Ali,
Some more willy stuff: This is from jc-s thread:
Willy : Instruction latencies.. FPU.. and more thoughts
Posted by Remnant on Tuesday, 15 February 2000, at 8:25 p.m.
(here : developer.intel.com
In the code optimization section, the following things stood out : INSTRUCTION LATENCIES! as you can imagine from such a huge pipeline, these are much increased. Check out these examples they gave :
shift instructions were 1-cycle on the p6 core. On Wilamette, they are 2-4 cycle.
integer and floating point multiply : was 4cycles on the P6 family, on Wilamette is "as many as 10" cycles.
The FXCH instruction, used to optimize P6 floating point code, is no longer a nearly free instruction. It now has penalties involved, and "should be avoided in Wilamette family processors"

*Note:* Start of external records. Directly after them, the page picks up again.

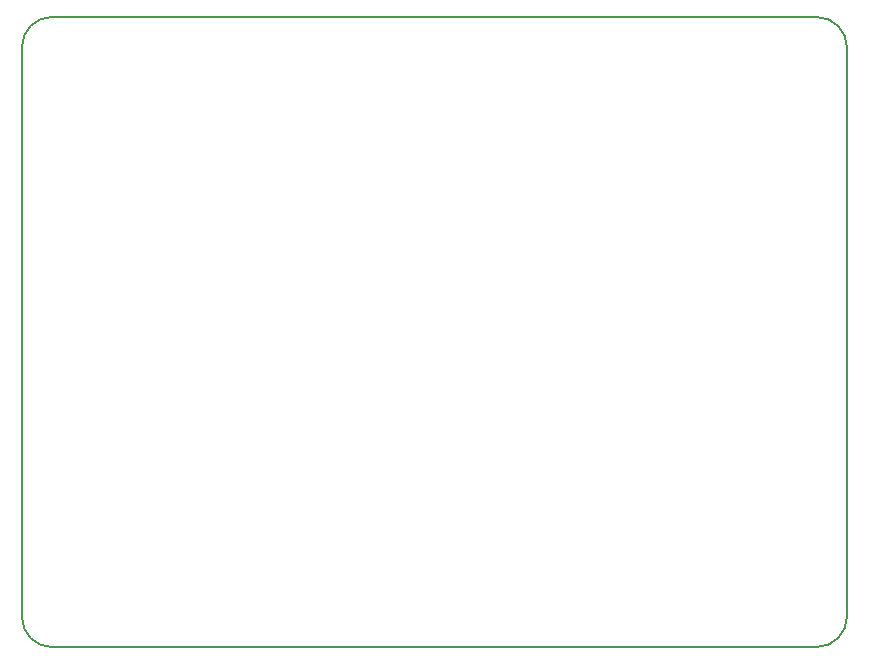
<source format=gbr>
%TF.GenerationSoftware,KiCad,Pcbnew,(5.0.0)*%
%TF.CreationDate,2019-01-27T03:15:10+01:00*%
%TF.ProjectId,AtmegaBreakout,41746D656761427265616B6F75742E6B,rev?*%
%TF.SameCoordinates,Original*%
%TF.FileFunction,Profile,NP*%
%FSLAX46Y46*%
G04 Gerber Fmt 4.6, Leading zero omitted, Abs format (unit mm)*
G04 Created by KiCad (PCBNEW (5.0.0)) date 01/27/19 03:15:10*
%MOMM*%
%LPD*%
G01*
G04 APERTURE LIST*
%ADD10C,0.200000*%
G04 APERTURE END LIST*
D10*
X142240000Y-58420000D02*
X142240000Y-106680000D01*
X74930000Y-55880000D02*
X139700000Y-55880000D01*
X72390000Y-106680000D02*
X72390000Y-58420000D01*
X139700000Y-109220000D02*
X74930000Y-109220000D01*
X72390000Y-58420000D02*
G75*
G02X74930000Y-55880000I2540000J0D01*
G01*
X74930000Y-109220000D02*
G75*
G02X72390000Y-106680000I0J2540000D01*
G01*
X142240000Y-106680000D02*
G75*
G02X139700000Y-109220000I-2540000J0D01*
G01*
X139700000Y-55880000D02*
G75*
G02X142240000Y-58420000I0J-2540000D01*
G01*
M02*

</source>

Latencies always go up with a longer pipeline, but these are significant increases. The real kicker is the FXCH, which is currently used in optimized FPU code to achieve the highest speed on P2/3 CPUs. If this instruction has penalties on the wilamette, this is bad news for all existing code.
Also, in the whole datasheet I saw no mention of any improvements made to the p3 FPU core other than a load/save state operand. It seems the Intel is betting the whole farm on the extended SSE instructions. This is both beneficial and bad.
Benefits : potentially faster simpler for them to design than a new x87 fpu. with the new compiler out, people WILL start using SSE more.
Cons : need to be optimized for SSE to get anything outta it. With double-precision, you can only work on 2 64bit floats at once. Since I see no mention of a 2nd SSE pipeline, I'm not sure if this will be significantly faster than an advanced x87 fpu (ie Athlon) |